→ **TASK OBJECTIVE**
Copy the lines below word for word, leaving out the pictures.

═══ DATA FOR PROCESSING

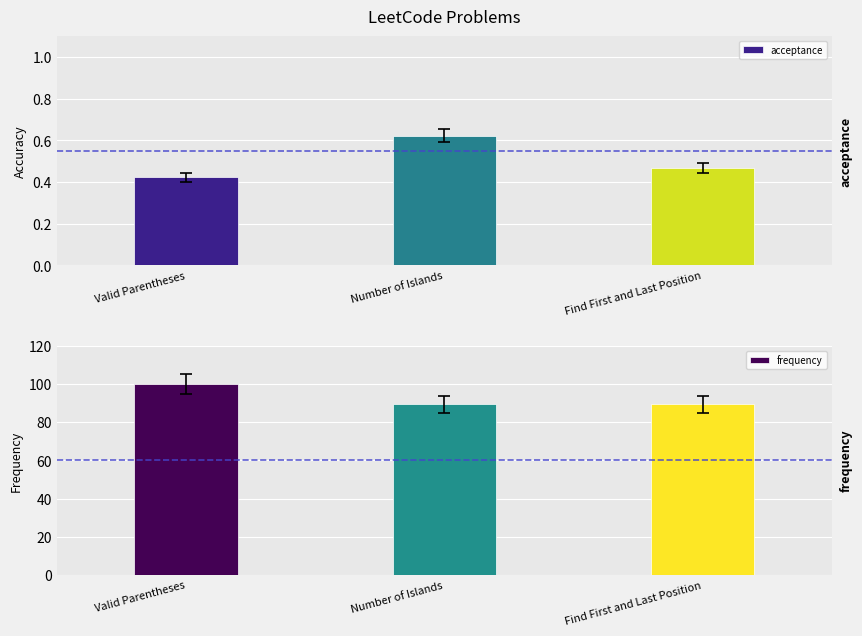

What is the minimum value shown in the chart?

0.4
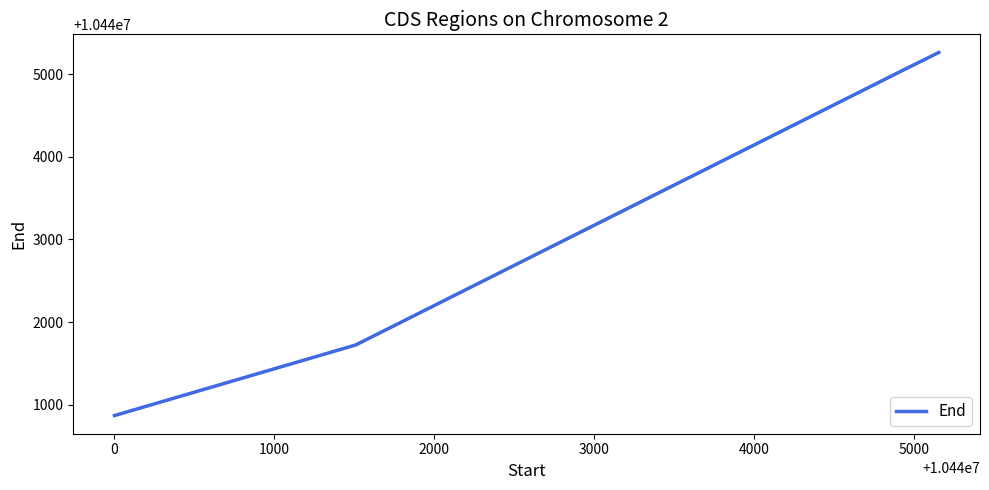

True or false: the data has more than 2 interior local peaks.

False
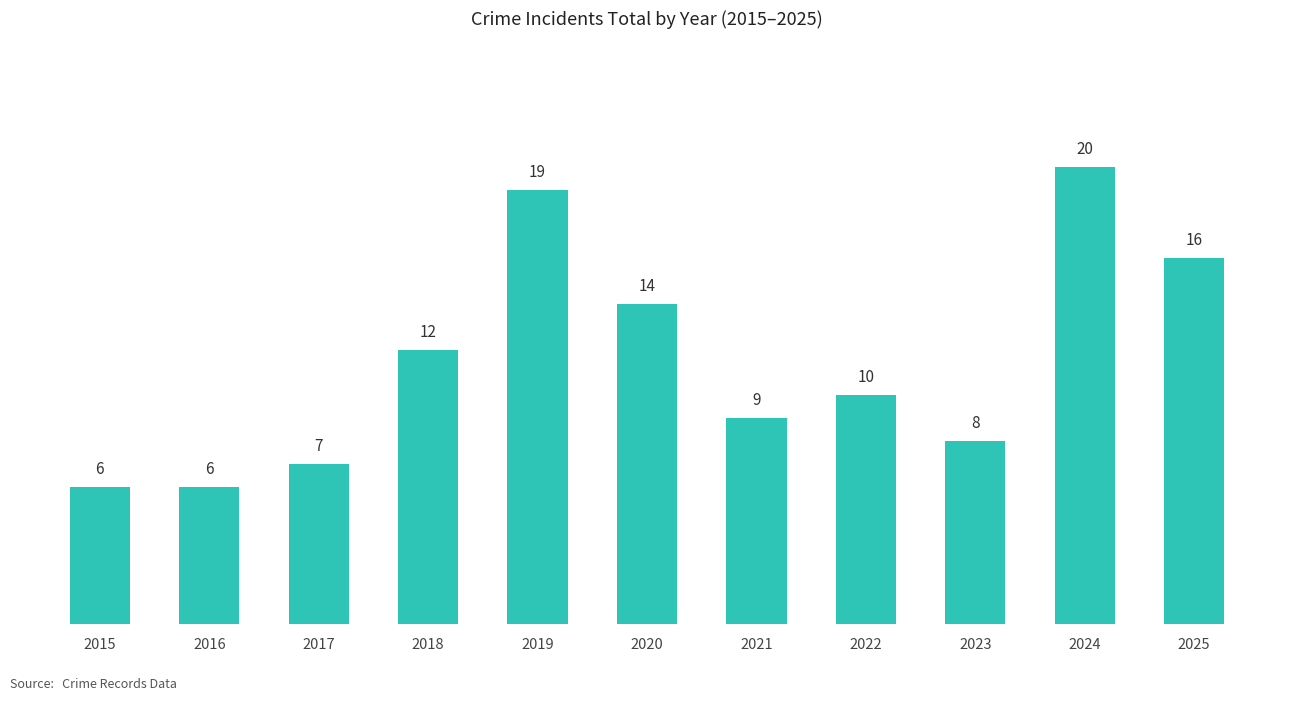

Reading left to right, transcribe all the data shown in this chart.

2015=6	2016=6	2017=7	2018=12	2019=19	2020=14	2021=9	2022=10	2023=8	2024=20	2025=16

══════

→ **ANSWER SECTION**
What is the minimum value shown in the chart?

0.4

True or false: the data has more than 2 interior local peaks.

False

Reading left to right, transcribe all the data shown in this chart.

2015=6	2016=6	2017=7	2018=12	2019=19	2020=14	2021=9	2022=10	2023=8	2024=20	2025=16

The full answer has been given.